In this example, I’m working on car sales in different locations. We’ll try to find the first year on which a car brand was sold in a specific city.

Here’s my source metric:

For example, you can see I’ve sold 40 Nissans in Paris in 2021, and 53 Nissans in 2022.

The final information I want to get is that for that specific intersection (Paris, Nissan), the first car that was sold was in FY21.

### Thinking of a condition

The first step towards building this is building the condition. I’ve opened a formula playground, and here’s what I can come up with:

The formula I’ve chosen is based on ISDEFINED, which I find is always a good choice because it gives you the value TRUE whenever there’s something in the source metric. Obviously I could have a 0 in my car sales that could still represent a sale (+1/-1?) but you could also adapt your condition to what fits you: `'Cars sold in City' <> 0` works exactly the same with this specific dataset.
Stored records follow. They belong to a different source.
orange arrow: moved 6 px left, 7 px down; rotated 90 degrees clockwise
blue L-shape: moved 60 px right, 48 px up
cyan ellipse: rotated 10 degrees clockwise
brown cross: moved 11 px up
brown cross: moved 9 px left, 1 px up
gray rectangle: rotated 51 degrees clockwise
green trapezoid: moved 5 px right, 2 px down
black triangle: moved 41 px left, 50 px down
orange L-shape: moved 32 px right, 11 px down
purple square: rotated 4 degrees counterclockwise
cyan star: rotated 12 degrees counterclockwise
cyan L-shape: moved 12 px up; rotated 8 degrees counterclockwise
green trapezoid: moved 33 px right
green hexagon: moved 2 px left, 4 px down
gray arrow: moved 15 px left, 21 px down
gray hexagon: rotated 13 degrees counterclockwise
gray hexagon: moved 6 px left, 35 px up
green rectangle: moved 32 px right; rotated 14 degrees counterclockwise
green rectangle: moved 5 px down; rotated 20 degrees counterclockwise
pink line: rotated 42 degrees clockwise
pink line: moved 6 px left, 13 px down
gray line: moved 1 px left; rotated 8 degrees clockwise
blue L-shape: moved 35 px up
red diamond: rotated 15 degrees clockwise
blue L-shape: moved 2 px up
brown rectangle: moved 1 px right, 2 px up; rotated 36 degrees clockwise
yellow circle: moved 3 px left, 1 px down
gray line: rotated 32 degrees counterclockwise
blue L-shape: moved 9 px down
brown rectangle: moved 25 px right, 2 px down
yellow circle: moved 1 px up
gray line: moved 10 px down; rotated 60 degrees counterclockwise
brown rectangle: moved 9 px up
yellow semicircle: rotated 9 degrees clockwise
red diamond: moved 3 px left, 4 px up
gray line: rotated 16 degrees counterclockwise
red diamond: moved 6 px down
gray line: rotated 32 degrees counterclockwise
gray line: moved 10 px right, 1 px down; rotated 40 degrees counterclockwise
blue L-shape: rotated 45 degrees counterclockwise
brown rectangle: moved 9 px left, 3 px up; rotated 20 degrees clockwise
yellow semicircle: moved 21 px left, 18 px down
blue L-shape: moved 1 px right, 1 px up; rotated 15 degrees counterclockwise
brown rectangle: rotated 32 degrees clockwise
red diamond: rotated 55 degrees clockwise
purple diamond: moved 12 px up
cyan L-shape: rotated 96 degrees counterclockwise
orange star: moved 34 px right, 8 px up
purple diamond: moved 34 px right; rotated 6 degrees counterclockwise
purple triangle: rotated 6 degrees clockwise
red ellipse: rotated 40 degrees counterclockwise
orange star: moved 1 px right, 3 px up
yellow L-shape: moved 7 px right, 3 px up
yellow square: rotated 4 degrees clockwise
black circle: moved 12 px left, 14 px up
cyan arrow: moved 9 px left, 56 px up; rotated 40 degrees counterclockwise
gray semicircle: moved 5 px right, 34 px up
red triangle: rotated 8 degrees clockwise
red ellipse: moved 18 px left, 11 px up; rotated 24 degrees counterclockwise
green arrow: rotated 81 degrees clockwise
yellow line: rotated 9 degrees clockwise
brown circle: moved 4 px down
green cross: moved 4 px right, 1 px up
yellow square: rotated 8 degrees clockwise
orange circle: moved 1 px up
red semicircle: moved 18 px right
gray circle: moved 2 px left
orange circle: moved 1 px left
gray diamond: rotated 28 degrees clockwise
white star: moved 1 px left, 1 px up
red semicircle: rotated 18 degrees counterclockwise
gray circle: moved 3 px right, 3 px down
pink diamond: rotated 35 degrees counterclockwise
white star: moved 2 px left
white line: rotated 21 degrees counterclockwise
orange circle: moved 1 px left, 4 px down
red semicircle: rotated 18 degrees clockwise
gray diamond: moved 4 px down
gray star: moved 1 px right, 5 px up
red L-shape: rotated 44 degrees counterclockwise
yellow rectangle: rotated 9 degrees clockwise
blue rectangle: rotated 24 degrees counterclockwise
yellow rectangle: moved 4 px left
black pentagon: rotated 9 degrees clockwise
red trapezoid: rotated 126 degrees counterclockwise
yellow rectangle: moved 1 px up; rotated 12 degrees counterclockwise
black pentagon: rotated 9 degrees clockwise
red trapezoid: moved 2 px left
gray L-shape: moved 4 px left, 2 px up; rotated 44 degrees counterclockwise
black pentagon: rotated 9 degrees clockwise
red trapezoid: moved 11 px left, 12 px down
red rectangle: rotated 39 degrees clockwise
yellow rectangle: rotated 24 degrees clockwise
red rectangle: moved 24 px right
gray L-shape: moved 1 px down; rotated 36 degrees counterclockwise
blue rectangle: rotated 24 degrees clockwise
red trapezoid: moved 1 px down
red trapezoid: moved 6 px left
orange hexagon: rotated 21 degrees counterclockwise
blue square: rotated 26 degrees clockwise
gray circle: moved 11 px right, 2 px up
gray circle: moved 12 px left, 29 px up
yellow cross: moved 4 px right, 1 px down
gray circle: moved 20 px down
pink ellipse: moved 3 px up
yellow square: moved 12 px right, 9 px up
### Turning that metric into a Year-formatted result

To turn the boolean into a Year-formatted result, I’m using an IF statement that replaces my condition with the Year that’s in that specific intersection:

Notice that the automatic Data type from the formula playground has changed from Boolean to Dimension, but the structure has not (still 3 dimensions). The results displayed are not Years, and not simple True / False.

### Getting the final result

My last step will be to get the first Year where we’ve seen a sale, and to do that I can use a REMOVE modifier that will get rid of the Year from the structure. I’m using the FIRSTNONBLANK modifier to get the first value that’s present for each Car / City intersection. Here’s the result:

The data type has not changed, despite the REMOVE: it has changed the structure though, as we’ve come from 3 dimensions (Car, City, Year) to only two (Car, City).

You can now save your metric as a new one, and display it in a table next to your car sales!

Building formulas can be hard and takes time, but taking one step at a time ensures you know where you’re going and that you have coherent results on the way. If you think you can explain the transformation using a pen and paper, chances are you’ll be able to build the formula on Pigment! As always, done is better than perfect.